• **Source records**
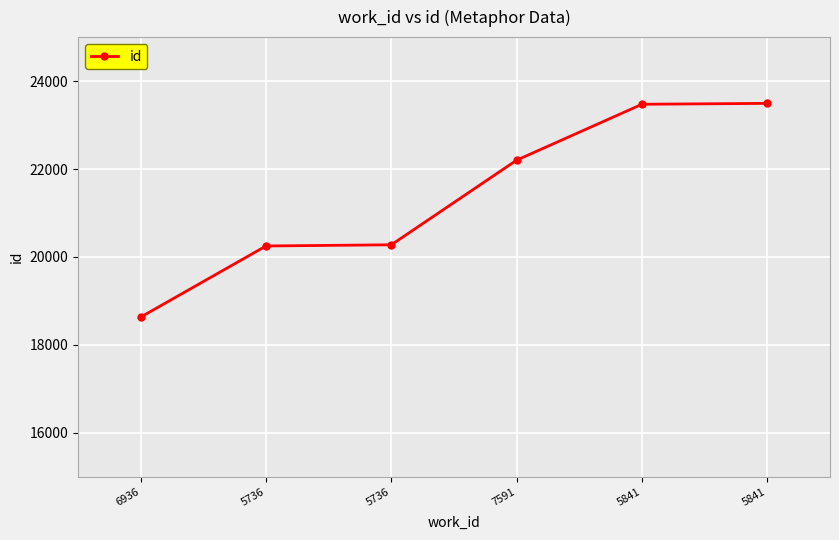

True or false: the data has more than 1 interior local peaks.

False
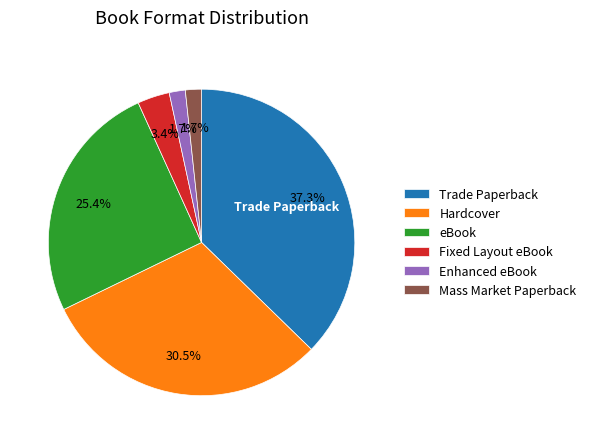

To the nearest percent, what portion does Fixed Layout eBook represent?

3%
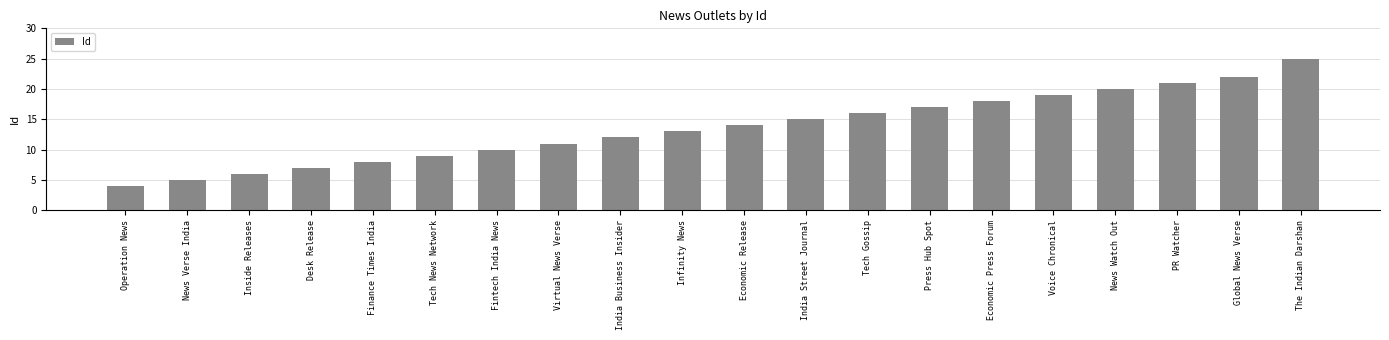

What is the difference between the maximum and minimum values?

21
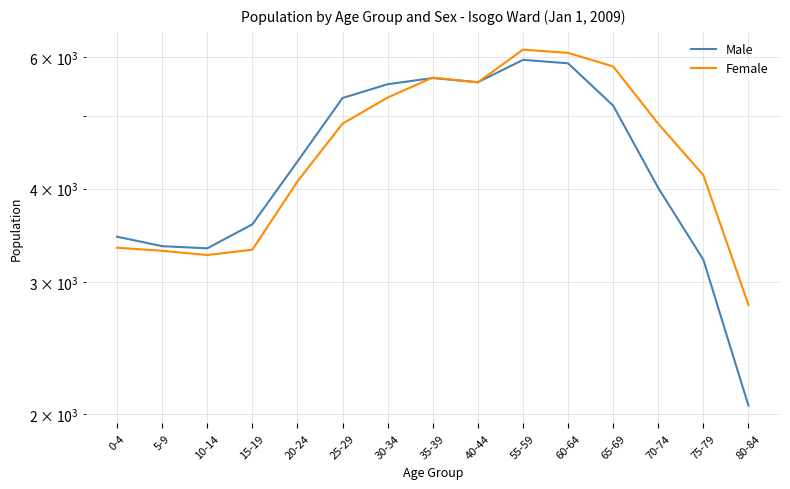

What is the average value of the Female series?

4571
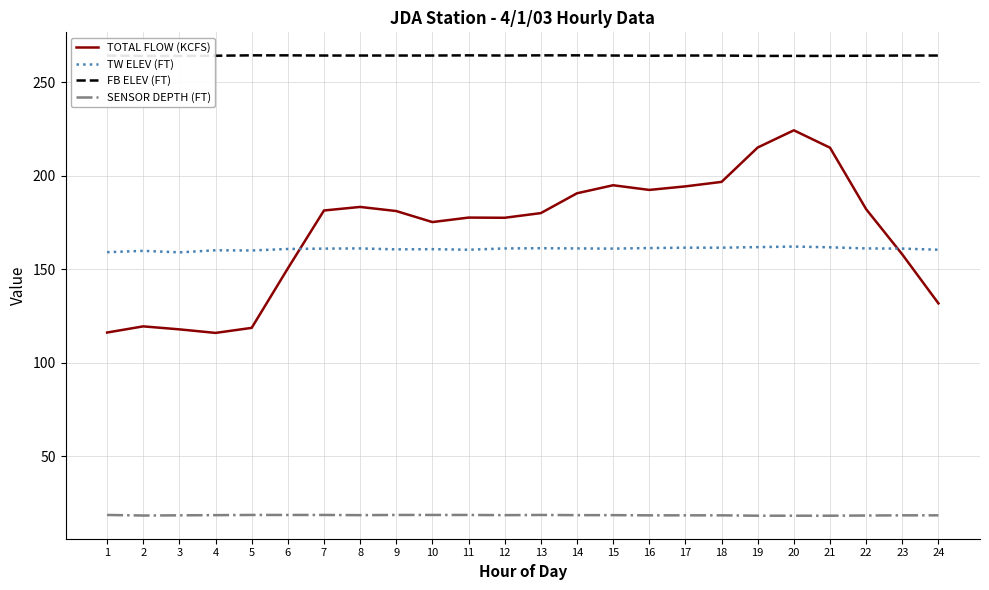

At which category does FB ELEV (FT) reach its first local peak?

11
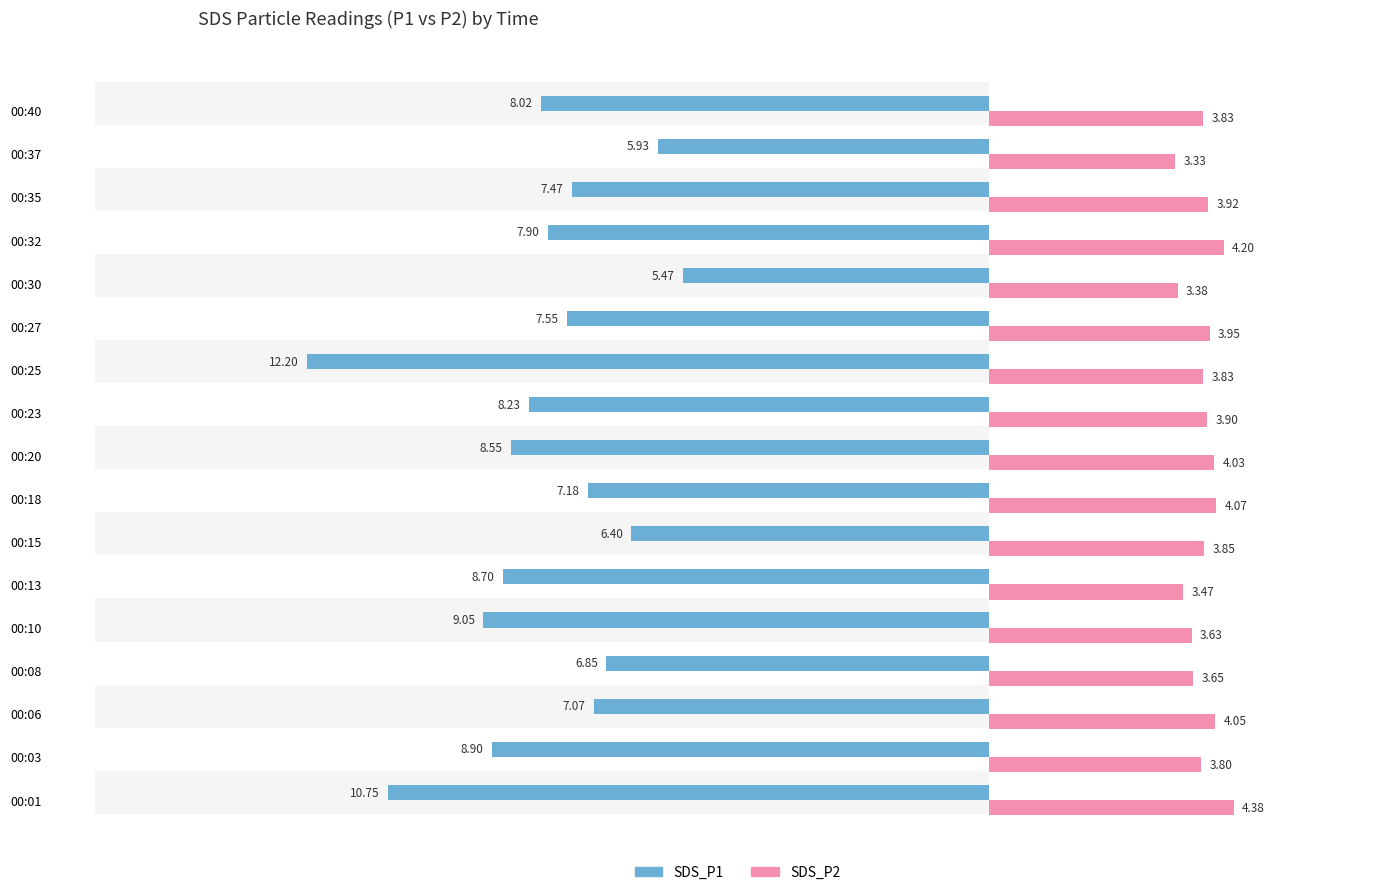

At how many categories does at least one series exceed -7?

17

• **What the task requires**
Copy every entry above word for word, but leave the pictures out.

• **Output for this task**
True or false: the data has more than 1 interior local peaks.

False

To the nearest percent, what portion does Fixed Layout eBook represent?

3%

What is the difference between the maximum and minimum values?

21

What is the average value of the Female series?

4571

At which category does FB ELEV (FT) reach its first local peak?

11

At how many categories does at least one series exceed -7?

17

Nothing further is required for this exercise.